7. Daemons of chaos with bloodletter hordes (have killing blow and S5) with heralds of khorne (give units hatred and eith re-roll to wound ro flaming sword with +1S and 3+ AS), with multiple units of 6 flamers (3 to 6 flamers per unit, skirmishers) that can march and shoot, heralds of tzeentch (one with lore of life and the other with light or beasts or tzeentch) with master of sorcery (know all spells in a chosen lore) run either in the flamer or horror units, fleshhounds, and maybe a bloodthirster (vulnerable to certain war machines but very tough in combat) can be broken against some armies. They have a banner that makes all units within 12' of the BSB stubborn and re-roll leadership. Because the units never flee and only crumble (take wounds) based on the amount of failed break tests, the stubborn banner and BSB with a good LD character or general can make the units such that one has to kill all the models in order to win. If they are allowed special characters, look out for changeling (swaps stats with model in base contact) with skulltaker (strong challenger) in a unit of horrors and kairos is a broken caster but killable if one can get past the 3+ ward save. Also, look at blue scribes. At 2000 points, the daemon lords cannot be played. 

8. Dark Elves have an "unkillable" dreadlord with up to a 1+ armour save and the pendant of k (reverse ward save based on strength of attack) with crown of command (stubborn) and whip of agony (+1 attack, S5 attacks unmodifiable and AP) and a lvl 4 sorceress with sac dagger (can sacrifice one model in unit for an extra power dice to roll after seeing the initial casting result) and hydras (very nasty with flaming breath weapon, 7 S5 attacks, 6 S3 AP attacks from the beastmasters that cannot be attacked, and thunderstomp with regen and 4+ AS). At 2000 points, one cannot max out both a dreadlord and lvl 4 sorc at the same time and cannot employ all the tricks. 

9. Skaven armies with hordes of skaven slaves in front of units with BSB and grey seer (given the slaves re-rolls and high LD for break tests and slaves will be steadfast as long as they have more ranks) with warp lightning cannons and hellpit aboms can be very tough to deal with. 

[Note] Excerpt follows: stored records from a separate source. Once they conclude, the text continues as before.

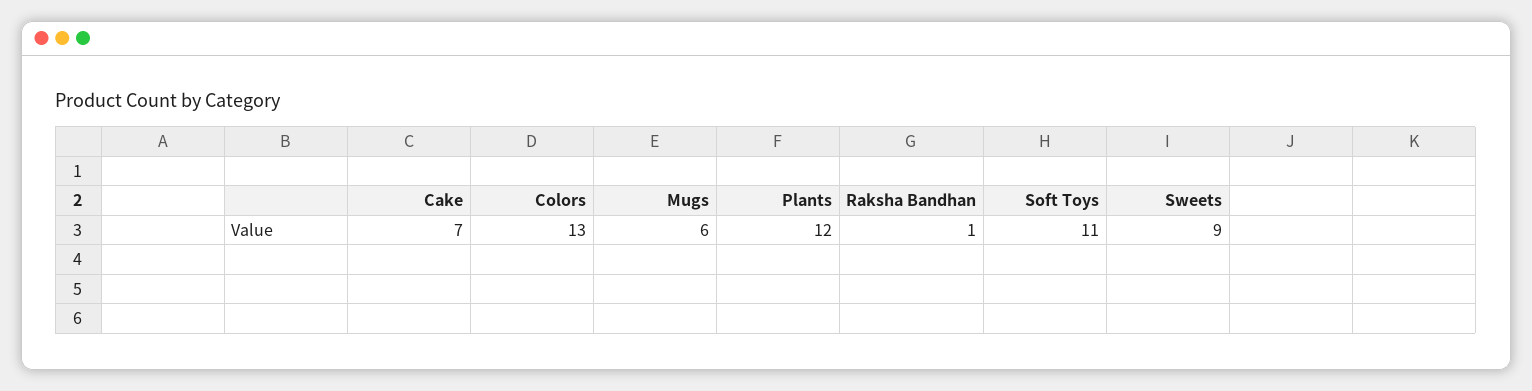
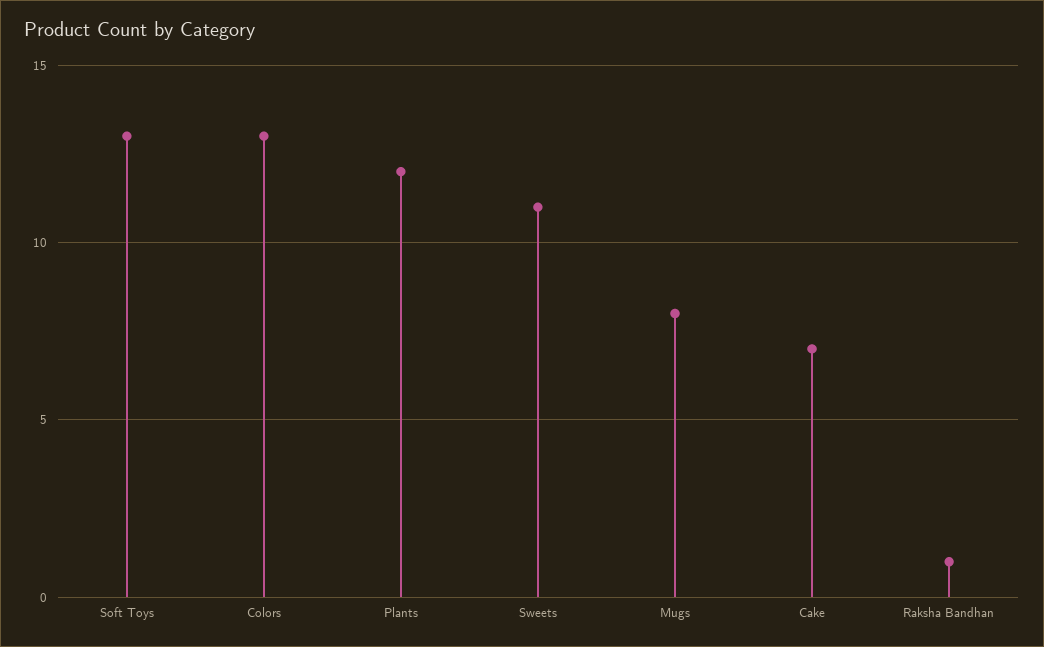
  {
    "Cake": 7,
    "Colors": 13,
-   "Mugs": 6,
+   "Mugs": 8,
    "Plants": 12,
    "Raksha Bandhan": 1,
-   "Soft Toys": 11,
+   "Soft Toys": 13,
-   "Sweets": 9
+   "Sweets": 11
  }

10. Warriors of chaos can run a block of chaos chosen with two warshrines and a character with a favour of the gods item that allows one ot modify the roll on the eye of the gods table with the the war shrines and chosen. The chaos chosen have a high armour save and a 6+ ward save with the mark of tzeen tch and a magic banner. They get a free initial roll on the eye of the gods table (which gives a gift of the gods based on 2D6 rolls with re-rolls for duplicative gifts). By accumulating gifts and using the favour of the gods item, one can force re-rolls on the eye of the gods table until one rolls an 11 or 12 from one of the war shrines. With favour of the gods, a roll of 11 or 12 gives the chosen unit stubborn and a 4+ ward save which becomes a 3+ ward save with mark of tzeentch. Sometimes players use the war shrines to buff a block of chaos knights with mounted characters instead of chaos chosen. This strategy can be hit or miss but, if successful, will make the army almost unbeatable. Also, the Throgg special character makes chaos trolls core choices, confers leadership and re-rolls, and chaos trolls have synergy with war shrines. 

Hope that helps some. There is so much more to look out for or understand that is beyond the above discussion. Search for the draft ETC (European Team Champ) rules and look at the units that are limited, the threads complaining of nasty tricks, and the army specific restrictions to get an idea as to what to look out for. 

BTW an orc and goblin army with a horde of savage orc biguns, a unit with the BSB and general with boar boyz screened by a unit of 8+ trolls, and night goblin shamans (with those mushrooms and with ward saves) can be quite tough to deal with and can be competitive but is not top tier. Some like the lower cost wolf riders and wolf chariots for flanking. 

In our region, the top tier armies, even with limited restrictions and at 2500 points, are skaven, lizardmen, dark elves, and daemons of chaos. Certain builds of warriors of chaos, dwarves, orc and goblins in the new book, vampire counts (magic heavy vampires with grave guard and ghouls at the heart of the army), and empire are able to place and occasionally win tourneys and battles against the top tier armies. High elves without special characters seem to do well but never seem able to go 5-0 or 4-0-1 and more often seem to go 3-2. With special characters allowed high elves become top tier and have broken builds at and above 2000 points. Daemons struggle with legacy bad game votes (when they were perceived as unfair and broken in 7th edition) in our area that limit the max armies from being played and are limited by the expensive greater daemons that cannot be run with units and are, thus, vulnerable to cannons and certain magic.


----------



## Partybear (Dec 16, 2010)

wow thanks guys thats some great tips especially olderplayer! thanks for that my tourny is at the end of the month so il post up the results to let you know how i do, im off to go learn how to deal with at least a few of these scenarios! 
Wish me luck!!


----------